Michael Asiedu@MichaelAsiedu_
I just sent an email to all our users that Fansted is done.
Relief and grief at the same time.
The product had something. A few posts went viral.
Strangers in different cities stopped me and asked: “You’re the Fansted guy, right?” That stays with you.
But over time, the way we were operating stopped working for me.
We had a shared vision, but we didn’t build a structure to translate it into consistent execution. And that eventually caught up with us.
I burned out. Or grew resentful. Probably both.
The painful part is I never stopped believing in the product.
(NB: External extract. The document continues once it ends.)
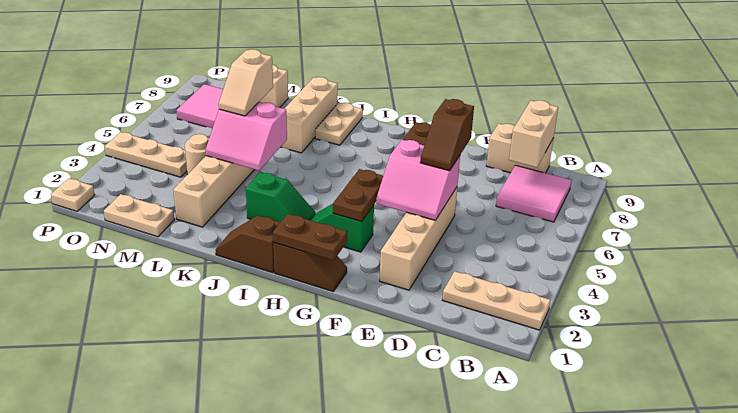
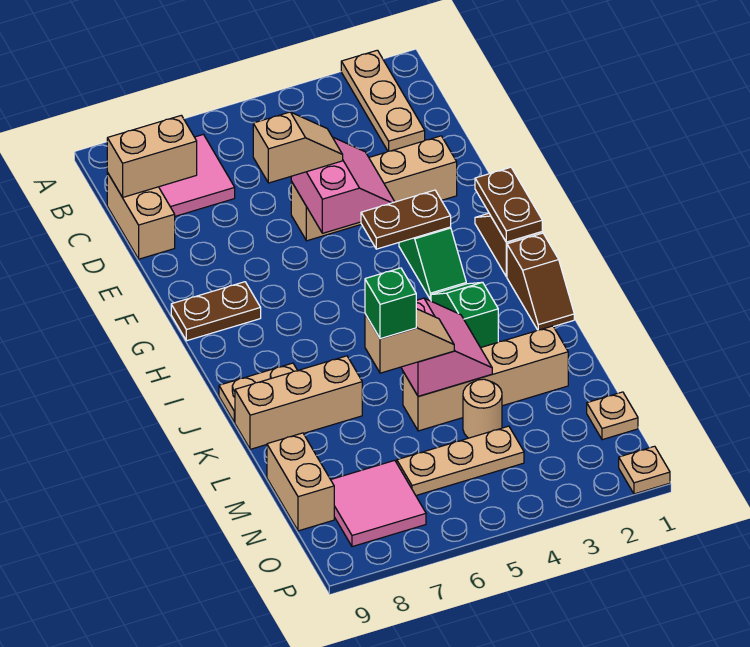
brown 1x2 slope [420,99,474,171] -> tan 1x2 slope [253,112,343,183]
none -> green 1x1 brick [365,268,416,339]
tan 1x2 plate [104,194,174,237] -> tan 1x1 plate [587,392,638,440]
tan 1x3 plate [105,132,187,177] -> tan 1x3 plate turned to [397,426,524,495]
What broke wasn’t the idea. It was how we were set up to build it.
Ownership said one thing. Day-to-day reality said another.
We built things that didn’t get used. We didn’t get to a clear revenue path early enough. And I kept going longer than I should have without stepping back to fix the fundamentals.
That part is on me.
Here’s what I’m taking forward:
1. Ownership must match execution.
2. Equity is not trust. It’s accountability.
3. The closer the relationship, the clearer the agreement must be.
4. Build one revenue path first. Everything else is a distraction.
5. Validate before building. If 3 people won’t pay, don’t build it.
6. If one person drives the work, they must control decisions.
7. Define the exit from day one.
Fansted gave me infrastructure, clarity, and a lesson I won’t repeat.
If you were ever supporting from afar, I say, thank you.